▶ _Instructions for the task_
Would you please report how many lines of the listing contain "CIRCLE"? Reply with that number only.

▶ _Records for the task_
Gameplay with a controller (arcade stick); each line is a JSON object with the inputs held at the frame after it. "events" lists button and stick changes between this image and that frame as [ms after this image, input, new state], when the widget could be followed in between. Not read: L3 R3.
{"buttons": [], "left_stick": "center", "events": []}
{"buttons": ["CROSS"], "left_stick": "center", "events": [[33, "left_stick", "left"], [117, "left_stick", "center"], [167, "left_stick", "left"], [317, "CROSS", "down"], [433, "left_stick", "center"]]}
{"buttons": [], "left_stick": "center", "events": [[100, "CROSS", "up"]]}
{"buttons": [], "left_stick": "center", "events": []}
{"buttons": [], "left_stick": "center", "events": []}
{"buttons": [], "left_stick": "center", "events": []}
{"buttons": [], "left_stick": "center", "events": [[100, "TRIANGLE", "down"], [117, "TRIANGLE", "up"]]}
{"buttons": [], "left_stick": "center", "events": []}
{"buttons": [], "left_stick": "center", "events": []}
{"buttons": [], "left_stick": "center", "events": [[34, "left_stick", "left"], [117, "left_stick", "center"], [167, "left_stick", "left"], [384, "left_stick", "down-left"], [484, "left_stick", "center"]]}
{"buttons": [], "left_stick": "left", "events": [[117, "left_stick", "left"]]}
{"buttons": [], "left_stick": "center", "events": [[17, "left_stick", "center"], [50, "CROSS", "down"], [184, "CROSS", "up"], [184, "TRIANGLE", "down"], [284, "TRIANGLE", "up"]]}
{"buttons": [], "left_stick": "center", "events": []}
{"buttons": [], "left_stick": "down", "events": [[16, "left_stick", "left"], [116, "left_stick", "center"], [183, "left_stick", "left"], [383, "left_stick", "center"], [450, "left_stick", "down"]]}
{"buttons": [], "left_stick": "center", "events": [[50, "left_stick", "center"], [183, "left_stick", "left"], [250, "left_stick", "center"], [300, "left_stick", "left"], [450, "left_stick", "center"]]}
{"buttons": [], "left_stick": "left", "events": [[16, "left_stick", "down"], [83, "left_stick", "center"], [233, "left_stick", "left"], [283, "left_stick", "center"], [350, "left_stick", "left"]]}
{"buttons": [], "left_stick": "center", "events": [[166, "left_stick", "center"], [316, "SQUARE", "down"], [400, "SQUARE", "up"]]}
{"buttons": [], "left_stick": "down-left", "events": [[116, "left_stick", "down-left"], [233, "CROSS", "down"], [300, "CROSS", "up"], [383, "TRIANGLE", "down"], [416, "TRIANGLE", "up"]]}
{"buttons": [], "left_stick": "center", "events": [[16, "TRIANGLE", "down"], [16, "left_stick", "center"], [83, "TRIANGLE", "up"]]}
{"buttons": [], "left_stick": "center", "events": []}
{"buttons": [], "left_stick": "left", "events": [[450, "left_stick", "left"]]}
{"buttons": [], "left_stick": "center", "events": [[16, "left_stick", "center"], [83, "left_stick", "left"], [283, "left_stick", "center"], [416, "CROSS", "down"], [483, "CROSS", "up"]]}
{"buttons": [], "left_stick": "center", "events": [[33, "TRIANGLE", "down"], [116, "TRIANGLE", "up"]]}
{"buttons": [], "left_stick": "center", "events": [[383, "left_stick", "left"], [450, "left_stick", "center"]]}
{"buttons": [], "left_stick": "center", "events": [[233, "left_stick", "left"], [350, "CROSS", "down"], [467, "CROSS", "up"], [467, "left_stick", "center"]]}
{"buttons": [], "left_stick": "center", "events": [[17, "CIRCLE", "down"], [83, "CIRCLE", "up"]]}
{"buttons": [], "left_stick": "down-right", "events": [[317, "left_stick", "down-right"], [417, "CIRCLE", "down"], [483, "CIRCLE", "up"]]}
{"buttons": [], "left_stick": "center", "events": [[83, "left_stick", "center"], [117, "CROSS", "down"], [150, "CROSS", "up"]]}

▶ _Reply_
2